The Swift High Latency Media project seeks to create a high-latency storage back end that makes it easier for users to perform bulk operations of data tiering within a Swift data ring.
In today’s world, data is produced at significantly higher rates than a decade ago—and the storage and data management solutions of the past can no longer keep up with the data demands of today. The policies and structures that decide and execute how that data is used, discarded, or retained is determines how efficiently the data is exploited. The need for intelligent data management and storage is more critical now than ever before.
Traditional management approaches hide cost-effective, high-latency media (HLM) storage, such as tape or optical disc archive back ends, underneath a traditional file system. The lack of HLM-aware file system interfaces and software makes it hard for users to understand and control data access on HLM storage. This, coupled with data- access latency, creates a bad user experience.

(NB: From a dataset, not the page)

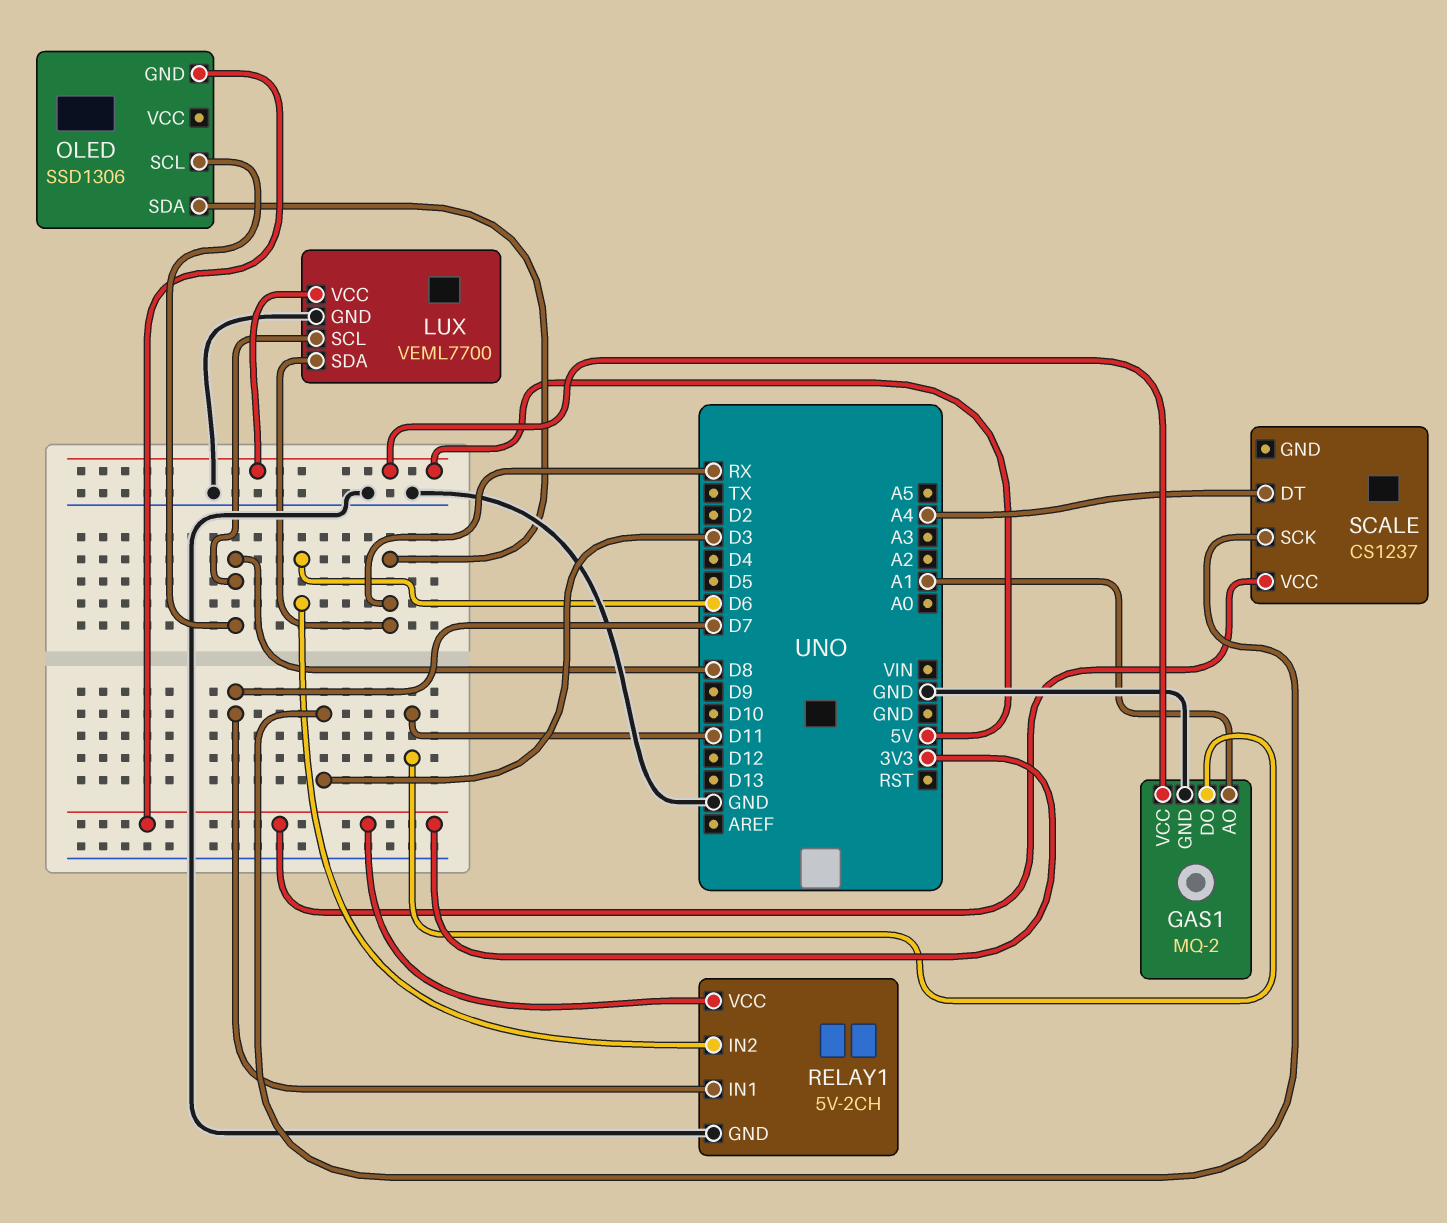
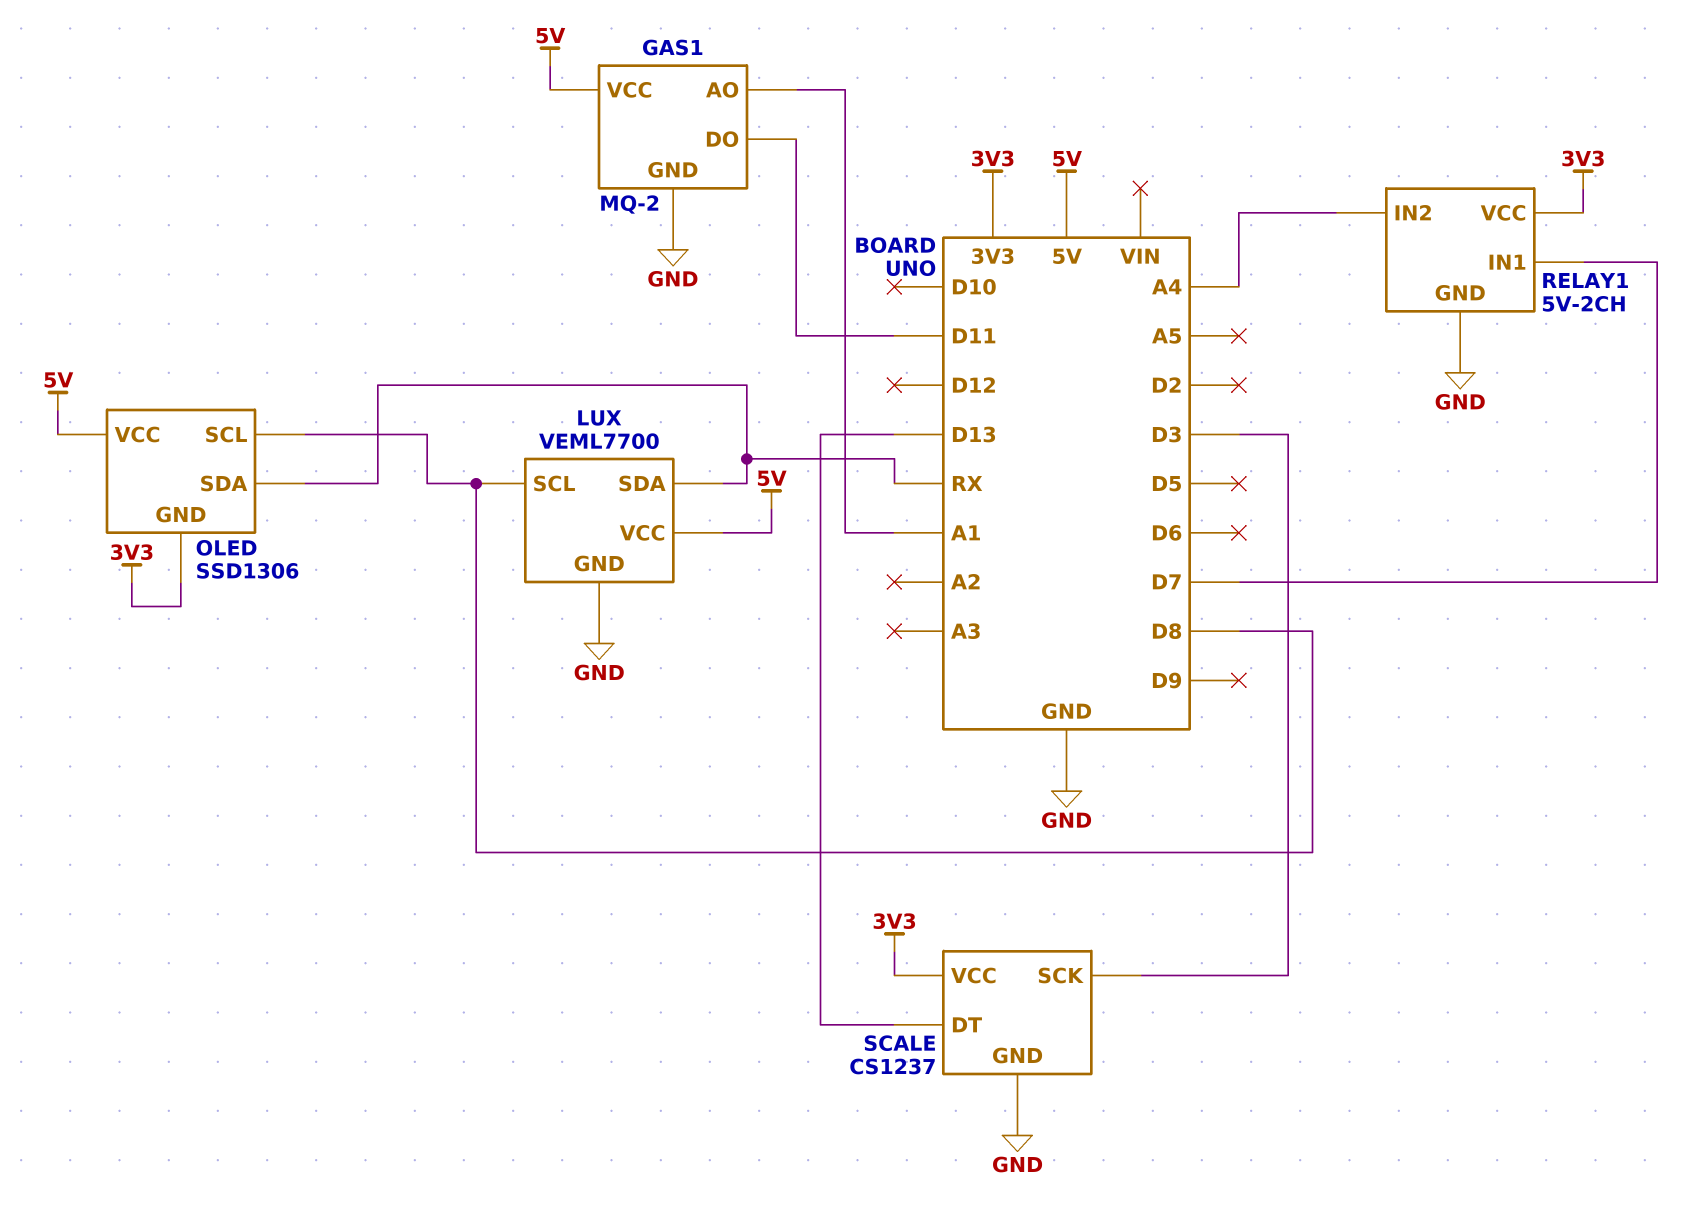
OLED pin VCC: none -> 5V
RELAY1 pin IN2: D6 -> A4
SCALE pin DT: A4 -> D13
SCALE pin GND: none -> GND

The Swift HLM Media project addresses this challenge. Running OpenStack Swift on top of HLM storage allows you to cheaply store and efficiently access large amounts of infrequently used object data. Data stored on tape storage can be easily adopted to an object storage data interface.
SwiftHLM can be added to OpenStack Swift (without modifying Swift itself) to extend Swift’s interface. This allows users to explicitly control and query the state (on disk or on HLM) of Swift object data, including efficient pre-fetch of bulk objects from HLM to disk when those objects need to be accessed. This function, previously missing in Swift, provides similar functions as Amazon Glacier does through the Glacier API or the Amazon S3 Lifecycle Management API.
BDT Tape Library Connector (open source) and IBM Spectrum Archive are examples of HLM back ends that provide important and complex functions to manage HLM resources (tape mounts/unmounts to drives, serialization of requests for tape media and tape drive resources). They can use SwiftHLM functions for a proper integration with Swift.
Access to data stored on HLM could be done transparently, without using SwiftHLM, but that does not work well in practice for many important use cases and for various other reasons. Learn more. SwiftHLM function can be orthogonal and complementary to Swift (ring to ring) tiering (source).
What should I contribute?
Through usage, reporting issues, and making code changes, you can help make SwiftHLM a key infrastructure to leverage this important area of data management.
An important objective is to create a developer community that provides better tools for accessing and using high latency data storage devices with OpenStack Swift. We can achieve more together than as individuals.
What technology problem will I help solve?
By contributing to the project, you will help create an efficient high-latency storage back end that provides a better experience for users who are performing bulk operations of data tiering – assigning different categories of data to different types of storage with the aim of reducing cost – within a Swift data ring. The SwiftHLM functions are orthogonal and complementary to ring-to-ring data tiering as described in the Swift data-tiering specification. See the SwiftHLM design discussion.
The problem with high latency media is that it does not work well when serving many independent requests — which is exactly the case with the workload from Swift proxy layer to Swift storage nodes.
Similar problems have been addressed in file systems, and the typical solution is to:
Use a low-capacity, low-latency storage tier (e.g. disk) on top of a large-capacity and high-latency (but typically cheap) storage tier (e.g. tape or optical disk)
Provide a function for explicit bulk operations for moving data between the tiers. Bulk operations allows for optimizing the order of requests and use of resources (e.g. tape mounting), which is crucial for making such a system usable. Bulk operations are essential in order to make the system usable. It is worth mentioning that Amazon Glacier also provides a bulk operation interface for pre-fetching objects before those can be accessed.
How can HLM help my business?
The technical problem of streamlining data tiering to higher latency storage devices translates into direct savings in resources (time and money) and provides a better user experience.
These types of solutions are becoming increasingly important as the rate of data grows exponentially every day. The ability to perform analytics on live and historical data is a sought-after feature that SwiftHLM delivers efficiently.